Unfortunately, a significant chunk of our collection is in formats that are not widely used, particularly when we don’t have any way to influence what we are given (e.g. legal deposit material). Because of this, we have a lot of ’exceptions to the norm’, made up of a lot of different formats and styles of format usage, and while each alone is not that significant as a percentage of the whole, between them they add up to an awful lot of content. This is further complicated by the fact that ‘value’ of the content and the level of access we are committed to providing is not generally correlated with the popularity of the format that the content happens to be stored in. Just understanding the landscape of formats, performance and value represents a major challenge.

The UK Sound Map project provides a good example of the problems we face. The original audio ‘master’ submitted to us arrives in one of a wide range of formats, depending upon the make, model and configuration of the source device (usually a mobile phone). Many of these formats are ’exceptional’, and cannot be relied upon for access now (never mind the future!). How should we cope with this complexity? Well, we already use Broadcast Wave for archiving sound, and we think that this format is a reasonable super-set of the formats that the data arrives in (although perhaps not the embedded metadata). In this case, normalisation to .wav should be feasible to implement, and would massively reduce the cost of preserving access by reducing those variable data carriers down to one. Naturally, we wish to keep the original file so that we can go back to it if necessary, but as the collection is of modest size, this does not represent a major problem in terms of data volume. Thus, a normalisation strategy allows us to preserve the data and make it available in a cost-effective and sustainable manner. This is similar to the approach used by Archivematica.

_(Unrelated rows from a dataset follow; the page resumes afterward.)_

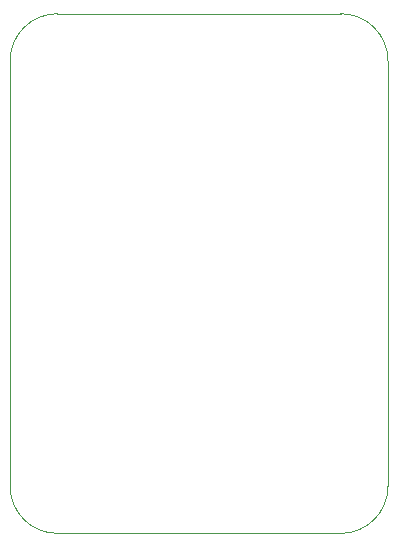
<source format=gbr>
G04 #@! TF.GenerationSoftware,KiCad,Pcbnew,7.0.8*
G04 #@! TF.CreationDate,2024-01-21T00:56:49-07:00*
G04 #@! TF.ProjectId,lapbeacon,6c617062-6561-4636-9f6e-2e6b69636164,v1*
G04 #@! TF.SameCoordinates,Original*
G04 #@! TF.FileFunction,Profile,NP*
%FSLAX46Y46*%
G04 Gerber Fmt 4.6, Leading zero omitted, Abs format (unit mm)*
G04 Created by KiCad (PCBNEW 7.0.8) date 2024-01-21 00:56:49*
%MOMM*%
%LPD*%
G01*
G04 APERTURE LIST*
G04 #@! TA.AperFunction,Profile*
%ADD10C,0.100000*%
G04 #@! TD*
G04 APERTURE END LIST*
D10*
X136000000Y-93000000D02*
G75*
G03*
X132000000Y-97000000I0J-4000000D01*
G01*
X132000000Y-133000000D02*
X132000000Y-97000000D01*
X132000000Y-133000000D02*
G75*
G03*
X136000000Y-137000000I4000000J0D01*
G01*
X164000000Y-133000000D02*
X164000000Y-97000000D01*
X160000000Y-93000000D02*
X136000000Y-93000000D01*
X164000000Y-97000000D02*
G75*
G03*
X160000000Y-93000000I-4000000J0D01*
G01*
X136000000Y-137000000D02*
X160000000Y-137000000D01*
X160000000Y-137000000D02*
G75*
G03*
X164000000Y-133000000I0J4000000D01*
G01*
M02*

</source>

In short, we are not just preserving content, but also preserving access. This means that the long-term cost of preserving our collection scales not only with the size of the files, but also rises as the number of formats we are required to support is increased. We have some very varied collections, and so we need to understand how many formats we can reasonably support and how this meets our readers needs. For formats that are not widely used, the costs may be so high that the format becomes ‘obsolete’ at the institutional level, and the content is effectively lost as far as the majority of our readers are concerned. Under these circumstances, it may be economically justifiable to perform pre-emptive preservation actions in order to reduce the size of the content or the number and rarity of the formats that we must support.